■ **EXERCISE BRIEF**
According to the passage on granular committing, what is a grain?

[[ GIVEN PASSAGE open ]]

Granular Committing

I’m going to attempt to quickly document my git usage strategy, as doing so seems to be popular lately. My style is slightly different from the one that many others use, so I suppose somebody might be able to learn something from this.

First off, some terminology that I’m going to use throughout the document (other than these, standard git terminology applies as well, such as ‘remote’ and ‘upstream.’ In some of these cases, the case of the words is important):

Official: the final remote repository that others will pull from (github.com/Paws/Paws.c.git)
Personal: the remote repository that you work in (github.com/elliottcable/Paws.c.git)
Master: the branch that completed work units are merged into
topic branch: a branch for the discrete safe-stages of a single work unit
granular branch: a branch for grains, that will later be squashed onto the topic branch
work unit: a single independent feature addition or bug-fix, existing separate from others
safe-stage: a single chronological subunit of a work unit that compiles and passes all tests, regardless of whether the work unit itself can be considered “complete” (these will eventually become commits against Master)
grain: individual working commits that will be squashed into a safe-stage

Don’t worry if a lot of those don’t make sense yet. We’ll get to that.

Goals

Let me state some goals I have that differ from those of most git workflows:

I care about the end-state of the commit list. I care that when somebody comes to the project later, they can easily learn the history of the project by browsing the commit list; and I care that the commit list itself is a coherent, easy read.

In addition, I care that individual commits in the comprehensive history individually compile and operate ‘correctly,’ as ‘correctly’ was understood in that point in history (obviously, this includes bugs unknown at the time of that commit, or the absence of features added later.) This allows later visitors to utilize any particular version of the project that they desire, simply by checking out at a given point and compiling.

[[ GIVEN PASSAGE closed ]]
[[ INFORMATION SUPPLIED open ]]

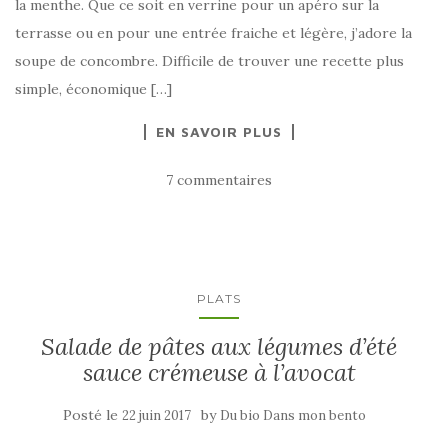
la menthe. Que ce soit en verrine pour un apéro sur la
terrasse ou en pour une entrée fraiche et légère, j’adore la
soupe de concombre. Difficile de trouver une recette plus
simple, économique […]
EN SAVOIR PLUS
7 commentaires
PLATS
Salade de pâtes aux légumes d’été
sauce crémeuse à l’avocat
Posté le
by
22 juin 2017
Du bio Dans mon bento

[[ INFORMATION SUPPLIED closed ]]

■ **RESPONSE TO THIS EXERCISE**
An individual working commit that will be squashed into a safe-stage.